During her keynote at QCon London, Tracy Bannon, senior principal/software architect and researcher at MITRE, argued that AI will be able to enhance the software development lifecycle (SDLC), though currently it’s at the "code completion" rather than "code generation" phase. Throughout her presentation, she continuously stresses the importance of keeping humans in the loop and fixing your company’s SDLC before embracing AI.
Bannon started by comparing the adoption of generative AI in software development with the transition from physical maps to the (now) ubiquitous navigation software. The first phase of the transition was the web-based Google Maps navigation hints printed on paper, then dedicated GPS units, and finally the current state of navigation applications incorporated in each smartphone.
She mentioned that this time she agrees with Gartner’s Hype Cycle for Emerging Technologies Report, in that we are at the peak of the AI cycle and two to five years away from reaching the plateau of productivity.
And even though there is a huge buzz all around us about the benefits and the power of generative AI ("You would expect AI to be present in supermarkets between biscuits and milk"), the technology is just a small part of the "ML Universe".
She emphasized that the work done by software architects and developers is complex, and often no "black or white" decisions can be taken. There are always tradeoffs to be considered, which points to AI only being capable of assisting in these decisions. For emphasis, she quoted industry leaders:
Grady Booch, IBM Fellow: The entire history of software engineering is one of rising levels of abstraction.
Paul Edwards, CTO @ AND Digital: Software engineers do complex work. It consists of problem-solving in a messy, non-linear environment where there is no right or wrong answer to a problem and where there are multiple trade-offs to be made.
Further, she referred to areas where AI could be used in SDLC, quoting data from Stack Overflow’s 2023 developer survey with documentation, code augmentation, debugging, code completion and test augmentation being the areas where developers tried using generative AI.
She pointed at the "elephant in the corner": now there is more code completion than code generation. And she recommended developers use one of the two: generate tests and write code, or vice-versa. But never the two, because:
The Human Needs to be Kept in The Loop, the Gen AI is like a 15-year-old with a lot of energy that sometimes makes you proud of their achievements and at points makes you ask yourself why would it do that?"
More than that, she underlined that generative AI contradicts some of the DevSecOps principles (traceability, audibility, reproducibility, explainability), stressing the issue of security. She mentioned that the code she generated with different tools broke the OWASP Web Security Principles, but also that the code you have might leave the boundaries of your organisation.
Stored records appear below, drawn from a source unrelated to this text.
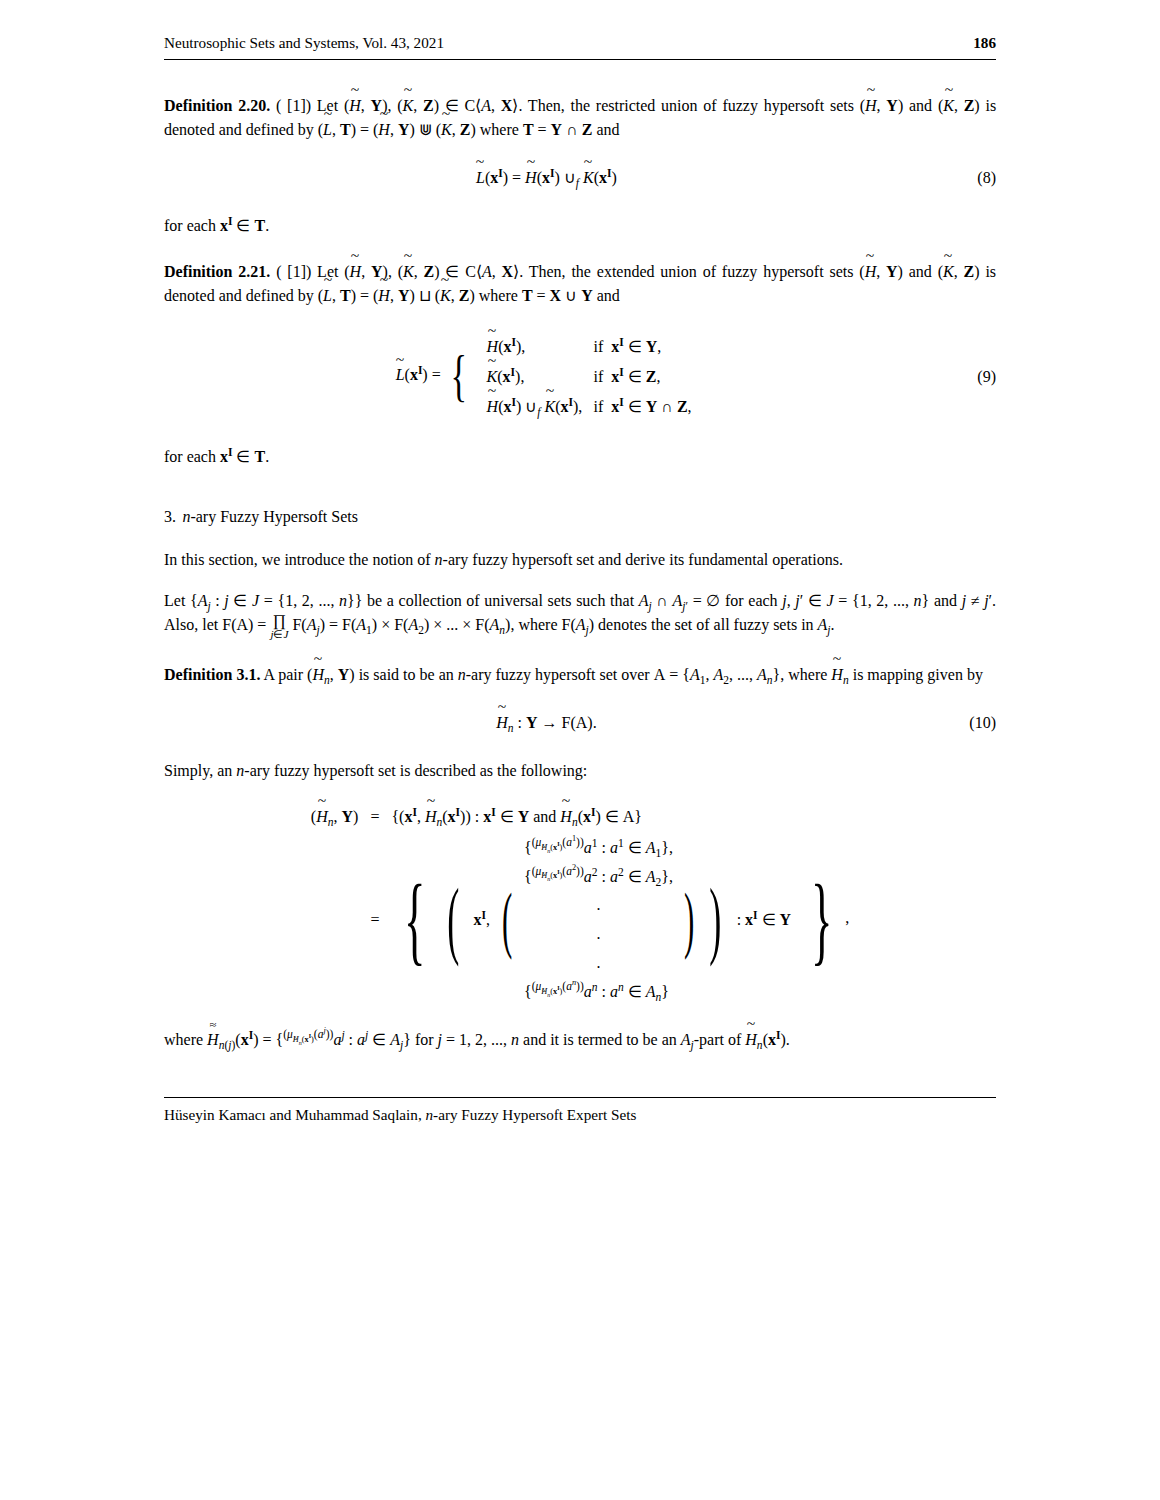Neutrosophic Sets and Systems, Vol. 43, 2021 186
Definition 2.20. ( [1]) Let (H, Y), (K, Z) ∈ C⟨A, X⟩. Then, the restricted union of fuzzy hypersoft sets (H, Y) and (K, Z) is denoted and defined by (L, T) = (H, Y) ⋓ (K, Z) where T = Y ∩ Z and
L(xI) = H(xI) ∪f K(xI) (8)
for each xI ∈ T.
Definition 2.21. ( [1]) Let (H, Y), (K, Z) ∈ C⟨A, X⟩. Then, the extended union of fuzzy hypersoft sets (H, Y) and (K, Z) is denoted and defined by (L, T) = (H, Y) ⊔ (K, Z) where T = X ∪ Y and
L(xI) = {
| H ( x I ), | if x I ∈ Y , |
| K ( x I ), | if x I ∈ Z , |
| H ( x I ) ∪ f K ( x I ), | if x I ∈ Y ∩ Z , |
(9)
for each xI ∈ T.
3. n-ary Fuzzy Hypersoft Sets
In this section, we introduce the notion of n-ary fuzzy hypersoft set and derive its fundamental operations.
Let {Aj : j ∈ J = {1, 2, ..., n}} be a collection of universal sets such that Aj ∩ Aj′ = ∅ for each j, j′ ∈ J = {1, 2, ..., n} and j ≠ j′. Also, let F(A) = ∏j∈J F(Aj) = F(A1) × F(A2) × ... × F(An), where F(Aj) denotes the set of all fuzzy sets in Aj.
Definition 3.1. A pair (Hn, Y) is said to be an n-ary fuzzy hypersoft set over A = {A1, A2, ..., An}, where Hn is mapping given by
Hn : Y → F(A). (10)
Simply, an n-ary fuzzy hypersoft set is described as the following:
| ( H n , Y ) | = | {( x I , H n ( x I )) : x I ∈ Y and H n ( x I ) ∈ A } |
| | = | { ( x I , ( / { ( μ H n ( x I ) ( a 1 )) a 1 : a 1 ∈ A 1 }, / / { ( μ H n ( x I ) ( a 2 )) a 2 : a 2 ∈ A 2 }, / / . / / . / / . / / { ( μ H n ( x I ) ( a n )) a n : a n ∈ A n } / ) ) : x I ∈ Y } , |
where Hn(j)(xI) = {(μHn(xI)(aj))aj : aj ∈ Aj} for j = 1, 2, ..., n and it is termed to be an Aj-part of Hn(xI).
Hüseyin Kamacı and Muhammad Saqlain, n-ary Fuzzy Hypersoft Expert Sets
Bannon recommended fixing the SDLC in your organisation before adopting AI. She hinted that a good starting point is implementing minimum viable continuous delivery while measuring the impact in your organisation pointing at SPACE and DORA metrics (a good metric to start is the number of deployments).
In the last part of her presentation, Bannon provided a call to action to the audience inviting them to:
- Survey your organization to see if and how Al is being used
- Enable research and discovery for genAl usage
- Make cybersecurity your highest priority
- Establish reasonable guardrails
- Connect with your providers to ask about model quality and security questions
- Ask your platform providers about their Al roadmap
She encouraged the audience to ask themselves the following questions:
- How do you think the SDLC will change?
- How is your organisation preparing?
- What are you personally focusing on?
- Share your organization's story, and the lessons learned
- Explore and share new use cases and new tools
Bannon concluded her presentation by pointing out that it’s impossible to go back before we had AI ("You can’t put the genie back in the bottle") and encouraged developers to keep cybersecurity as the number one concern while moving forward with generative AI. It is still valuable to keep the human in the loop.